1740-09-06, de Frederick II, king of Prussia à Voltaire [François Marie Arouet].

Mon cher Voltaire, Il faut malgré que j'en ai Céder à la fièvre quarte plus tenace qu'un Janceniste; et quelque envie que j'aye eu d'allér à Anvers et Bruxelles je ne me vois pas en état d'entreprendre pareil Voyage sans risque.
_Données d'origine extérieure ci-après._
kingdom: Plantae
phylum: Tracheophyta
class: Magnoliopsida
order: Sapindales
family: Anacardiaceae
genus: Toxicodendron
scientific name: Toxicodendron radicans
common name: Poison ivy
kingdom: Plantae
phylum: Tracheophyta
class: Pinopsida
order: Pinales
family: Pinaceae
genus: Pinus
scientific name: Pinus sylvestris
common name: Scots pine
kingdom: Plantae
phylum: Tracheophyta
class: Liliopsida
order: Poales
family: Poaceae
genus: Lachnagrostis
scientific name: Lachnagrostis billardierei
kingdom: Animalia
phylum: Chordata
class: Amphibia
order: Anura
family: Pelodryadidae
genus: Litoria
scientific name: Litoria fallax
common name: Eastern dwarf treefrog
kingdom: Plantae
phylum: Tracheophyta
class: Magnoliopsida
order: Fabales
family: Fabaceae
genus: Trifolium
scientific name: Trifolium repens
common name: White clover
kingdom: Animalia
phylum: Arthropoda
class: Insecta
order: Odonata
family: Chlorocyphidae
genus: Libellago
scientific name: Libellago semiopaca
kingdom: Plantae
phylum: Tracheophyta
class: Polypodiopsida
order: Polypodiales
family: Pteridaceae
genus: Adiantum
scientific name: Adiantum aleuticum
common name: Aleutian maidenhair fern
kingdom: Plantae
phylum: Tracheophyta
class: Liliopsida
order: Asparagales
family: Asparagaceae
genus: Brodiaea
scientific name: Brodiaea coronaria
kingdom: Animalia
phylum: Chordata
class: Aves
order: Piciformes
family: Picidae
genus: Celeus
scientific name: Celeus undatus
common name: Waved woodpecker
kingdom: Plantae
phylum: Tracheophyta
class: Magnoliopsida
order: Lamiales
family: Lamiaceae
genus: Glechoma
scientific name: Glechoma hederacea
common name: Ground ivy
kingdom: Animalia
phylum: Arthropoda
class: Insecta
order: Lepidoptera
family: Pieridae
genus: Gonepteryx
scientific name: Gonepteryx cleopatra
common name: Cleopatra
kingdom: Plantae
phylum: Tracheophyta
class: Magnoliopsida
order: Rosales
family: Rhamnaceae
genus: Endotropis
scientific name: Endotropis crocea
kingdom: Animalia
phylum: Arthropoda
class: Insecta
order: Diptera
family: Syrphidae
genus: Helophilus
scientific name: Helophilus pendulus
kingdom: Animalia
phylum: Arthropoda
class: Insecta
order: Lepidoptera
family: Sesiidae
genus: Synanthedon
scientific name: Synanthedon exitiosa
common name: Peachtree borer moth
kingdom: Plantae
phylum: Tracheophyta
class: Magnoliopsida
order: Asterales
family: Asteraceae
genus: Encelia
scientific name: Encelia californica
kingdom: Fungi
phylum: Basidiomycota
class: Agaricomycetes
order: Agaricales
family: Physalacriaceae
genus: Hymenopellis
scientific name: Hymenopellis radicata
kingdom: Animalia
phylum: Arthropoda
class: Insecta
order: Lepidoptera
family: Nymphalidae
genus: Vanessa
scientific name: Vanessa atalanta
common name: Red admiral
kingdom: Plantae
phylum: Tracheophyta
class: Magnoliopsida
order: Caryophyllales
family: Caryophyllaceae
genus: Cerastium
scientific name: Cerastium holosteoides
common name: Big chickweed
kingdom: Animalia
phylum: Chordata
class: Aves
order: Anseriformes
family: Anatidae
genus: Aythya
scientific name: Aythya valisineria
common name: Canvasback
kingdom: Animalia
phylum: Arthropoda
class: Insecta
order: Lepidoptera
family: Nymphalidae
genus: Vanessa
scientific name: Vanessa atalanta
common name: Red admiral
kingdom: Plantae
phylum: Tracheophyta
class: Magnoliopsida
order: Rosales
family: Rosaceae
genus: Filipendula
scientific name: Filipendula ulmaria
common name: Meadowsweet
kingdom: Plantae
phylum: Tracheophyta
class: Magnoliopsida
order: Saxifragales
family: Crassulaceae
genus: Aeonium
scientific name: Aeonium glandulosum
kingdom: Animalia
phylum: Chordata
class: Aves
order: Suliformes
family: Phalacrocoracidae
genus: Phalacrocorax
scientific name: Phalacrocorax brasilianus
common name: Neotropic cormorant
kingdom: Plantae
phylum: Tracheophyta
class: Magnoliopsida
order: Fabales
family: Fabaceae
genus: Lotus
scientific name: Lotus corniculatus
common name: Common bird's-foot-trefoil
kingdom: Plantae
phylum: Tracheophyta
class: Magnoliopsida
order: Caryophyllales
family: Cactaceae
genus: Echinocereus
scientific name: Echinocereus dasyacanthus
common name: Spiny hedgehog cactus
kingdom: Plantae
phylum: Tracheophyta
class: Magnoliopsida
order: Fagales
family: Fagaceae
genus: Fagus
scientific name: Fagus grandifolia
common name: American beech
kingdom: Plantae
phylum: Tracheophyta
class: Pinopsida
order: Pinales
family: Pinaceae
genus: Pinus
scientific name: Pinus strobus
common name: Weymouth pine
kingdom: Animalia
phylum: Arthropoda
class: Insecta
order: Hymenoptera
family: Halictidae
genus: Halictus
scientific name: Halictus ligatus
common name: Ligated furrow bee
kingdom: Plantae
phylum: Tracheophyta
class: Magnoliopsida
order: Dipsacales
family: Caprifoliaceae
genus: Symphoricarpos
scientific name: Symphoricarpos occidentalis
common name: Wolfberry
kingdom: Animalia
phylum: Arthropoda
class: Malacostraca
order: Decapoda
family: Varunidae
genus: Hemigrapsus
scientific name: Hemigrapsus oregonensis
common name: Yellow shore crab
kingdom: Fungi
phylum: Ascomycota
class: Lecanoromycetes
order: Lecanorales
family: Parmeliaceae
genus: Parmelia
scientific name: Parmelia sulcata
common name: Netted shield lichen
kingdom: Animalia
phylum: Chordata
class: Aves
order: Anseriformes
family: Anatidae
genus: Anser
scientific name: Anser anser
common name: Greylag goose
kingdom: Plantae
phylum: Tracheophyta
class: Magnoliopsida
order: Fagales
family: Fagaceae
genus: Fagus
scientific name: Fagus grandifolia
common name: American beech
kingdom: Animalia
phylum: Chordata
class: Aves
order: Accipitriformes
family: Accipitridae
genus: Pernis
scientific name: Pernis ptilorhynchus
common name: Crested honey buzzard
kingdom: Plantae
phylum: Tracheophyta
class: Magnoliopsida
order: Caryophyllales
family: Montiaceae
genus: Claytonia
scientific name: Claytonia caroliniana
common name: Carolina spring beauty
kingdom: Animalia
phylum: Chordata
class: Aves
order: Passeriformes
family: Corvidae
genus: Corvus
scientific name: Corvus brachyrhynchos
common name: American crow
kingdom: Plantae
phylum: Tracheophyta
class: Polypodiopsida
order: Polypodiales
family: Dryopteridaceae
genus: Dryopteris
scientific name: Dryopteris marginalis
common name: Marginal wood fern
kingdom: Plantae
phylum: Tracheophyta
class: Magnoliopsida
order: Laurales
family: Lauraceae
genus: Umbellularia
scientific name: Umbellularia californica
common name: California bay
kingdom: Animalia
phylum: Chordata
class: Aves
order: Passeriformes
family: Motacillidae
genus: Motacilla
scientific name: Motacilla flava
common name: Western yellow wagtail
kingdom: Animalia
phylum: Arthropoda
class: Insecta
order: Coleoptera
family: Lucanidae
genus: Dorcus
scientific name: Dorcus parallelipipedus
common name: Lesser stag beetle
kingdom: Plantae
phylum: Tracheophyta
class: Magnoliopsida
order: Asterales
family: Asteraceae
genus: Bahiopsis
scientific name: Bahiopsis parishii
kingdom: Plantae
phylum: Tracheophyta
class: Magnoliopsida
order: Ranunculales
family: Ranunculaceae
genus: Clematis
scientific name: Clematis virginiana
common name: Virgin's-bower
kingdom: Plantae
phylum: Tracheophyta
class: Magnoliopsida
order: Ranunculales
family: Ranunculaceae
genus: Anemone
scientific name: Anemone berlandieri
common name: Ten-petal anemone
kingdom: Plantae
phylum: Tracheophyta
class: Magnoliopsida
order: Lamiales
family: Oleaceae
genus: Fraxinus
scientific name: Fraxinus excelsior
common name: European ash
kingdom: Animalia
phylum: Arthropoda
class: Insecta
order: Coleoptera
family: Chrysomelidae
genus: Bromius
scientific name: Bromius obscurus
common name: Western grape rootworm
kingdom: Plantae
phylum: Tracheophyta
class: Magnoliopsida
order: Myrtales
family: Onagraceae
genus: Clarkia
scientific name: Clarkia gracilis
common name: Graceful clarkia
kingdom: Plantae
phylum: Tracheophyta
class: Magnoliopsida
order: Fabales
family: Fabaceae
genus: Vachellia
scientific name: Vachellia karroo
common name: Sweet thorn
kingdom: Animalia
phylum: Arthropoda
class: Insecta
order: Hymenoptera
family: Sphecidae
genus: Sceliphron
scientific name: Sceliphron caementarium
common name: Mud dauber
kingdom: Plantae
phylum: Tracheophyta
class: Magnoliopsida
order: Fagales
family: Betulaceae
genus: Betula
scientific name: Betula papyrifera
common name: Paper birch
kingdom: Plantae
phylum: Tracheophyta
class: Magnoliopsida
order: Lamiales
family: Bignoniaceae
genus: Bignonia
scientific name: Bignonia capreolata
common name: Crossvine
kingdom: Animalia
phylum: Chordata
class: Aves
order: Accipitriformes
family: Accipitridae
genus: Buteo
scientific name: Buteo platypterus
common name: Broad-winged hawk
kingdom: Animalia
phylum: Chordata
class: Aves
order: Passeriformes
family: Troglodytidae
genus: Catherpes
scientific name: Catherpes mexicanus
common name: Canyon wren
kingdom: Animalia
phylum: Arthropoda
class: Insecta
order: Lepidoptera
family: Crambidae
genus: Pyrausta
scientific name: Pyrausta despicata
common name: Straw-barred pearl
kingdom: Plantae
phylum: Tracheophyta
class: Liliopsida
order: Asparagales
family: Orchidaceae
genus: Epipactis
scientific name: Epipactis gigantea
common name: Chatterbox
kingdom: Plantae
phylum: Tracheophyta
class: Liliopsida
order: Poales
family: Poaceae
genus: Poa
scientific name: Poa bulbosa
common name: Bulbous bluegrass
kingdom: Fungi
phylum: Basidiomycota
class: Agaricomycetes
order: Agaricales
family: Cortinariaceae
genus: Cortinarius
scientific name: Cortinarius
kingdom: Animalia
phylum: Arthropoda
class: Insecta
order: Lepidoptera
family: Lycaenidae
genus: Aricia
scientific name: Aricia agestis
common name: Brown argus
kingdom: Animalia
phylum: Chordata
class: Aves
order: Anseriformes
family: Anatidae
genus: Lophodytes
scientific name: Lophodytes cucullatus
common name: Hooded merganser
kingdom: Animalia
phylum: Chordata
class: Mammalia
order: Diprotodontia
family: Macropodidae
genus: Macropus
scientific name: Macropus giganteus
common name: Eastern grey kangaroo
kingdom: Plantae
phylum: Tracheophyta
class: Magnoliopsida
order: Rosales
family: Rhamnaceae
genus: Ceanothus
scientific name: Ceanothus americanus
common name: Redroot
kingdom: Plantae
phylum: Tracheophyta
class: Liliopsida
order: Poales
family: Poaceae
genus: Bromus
J'ai donc à Vous proposér si Le Chemein de Bruxelles à Cleves ne vous paroitrait pas trop Long pour me joindre, c'est L'unique moyein de Vous voir qui me Reste. Avouéz que je suis bien malheureux, car àprésent que je puis disposér de Ma personne et que rien ne m'empêchoit de Vous Voir, la fièvre s'en melle et paroit avoir desein de me disputér cette satisfaction. Trompons la fièvre mon cher Voltere et que j'aye Dumoins le plaisir de vous ambrassér. Faites bien mes excuses à La Marquise de ce que je ne peu avoir la satisfaction de la Voir à Bruxelles, tout ceux qui m'aprochent Conoisent L'intention dans laquelle j'étois et il n'y avoit Certenement que La fièvre quarte qui pût me La faire changér.

Je Serai Dimanche à un petit endroit proche de Cleve où je pourai vous posedér véritablement à mon aisse. Si Votre Vision ne me guérit je me confese tout de suite. Adieu, Vous Conoiséz mes sentimens et mon coeur.